Moreno assumed the presidency during a ceremony in Ecuador's congress before some 12 heads of state from around Latin America.

His cabinet, announced Tuesday after weeks of backdoor haggling inside the ruling party, seeks to follow through on his campaign pledge to open up a dialogue with the private sector that was largely shunned by his predecessor and political mentor Rafael Correa, who surrounded himself with ideological loyalists.

Several business executives were included in the cabinet, including a member of the Noboa family, among Ecuador's wealthiest, as trade minister. Eight women were also appointed to key positions, including foreign minister and central bank president.

"There can't be dialogue without freedom of expression," Moreno said in an apparent olive branch to Ecuador's media, which faced frequent government harassment under Correa.

Moreno came from behind in polls and narrowly defeated conservative banker Guillermo Lasso in an April runoff widely seen as a referendum on Correa's so-called "Citizens' Revolution." Moreno was Correa's first vice president.

While he benefited from the popularity of Correa's social programs, Moreno is counting on private investment to help revive the dollarized Ecuadorean economy, which is mired in recession because of a collapse in oil prices and its dependency on the strong U.S. currency, which has hurt manufacturers competing against cheaper imports.

Moreno, who uses a wheelchair after losing mobility when he was the victim of a botched robbery, dismissed the idea of abandoning use of the U.S. dollar as the country's currency, adopted during an inflationary spiral and banking crisis 17 years ago.

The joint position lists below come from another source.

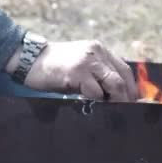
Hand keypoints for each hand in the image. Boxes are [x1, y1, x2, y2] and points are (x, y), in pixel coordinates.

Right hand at [6, 41, 137, 101]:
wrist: (29, 59)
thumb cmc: (53, 66)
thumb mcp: (79, 64)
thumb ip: (96, 73)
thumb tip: (114, 95)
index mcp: (99, 49)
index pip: (124, 70)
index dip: (131, 89)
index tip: (132, 104)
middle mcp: (96, 52)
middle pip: (122, 78)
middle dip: (126, 98)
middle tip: (125, 113)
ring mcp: (87, 61)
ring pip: (113, 85)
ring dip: (114, 101)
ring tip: (109, 112)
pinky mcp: (77, 72)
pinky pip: (95, 92)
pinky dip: (95, 102)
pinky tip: (89, 105)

"We're going to sustain dollarization. There won't be any parallel currencies," he said in his inaugural address while promising an "austere" administration.

But economists warn that unpopular cuts to public spending will likely deepen Ecuador's economic woes in the short term. Any cuts could stir tensions with supporters of Correa, who has said he's ready to come out of political retirement and run again for the presidency if Ecuador's problems become unmanageable.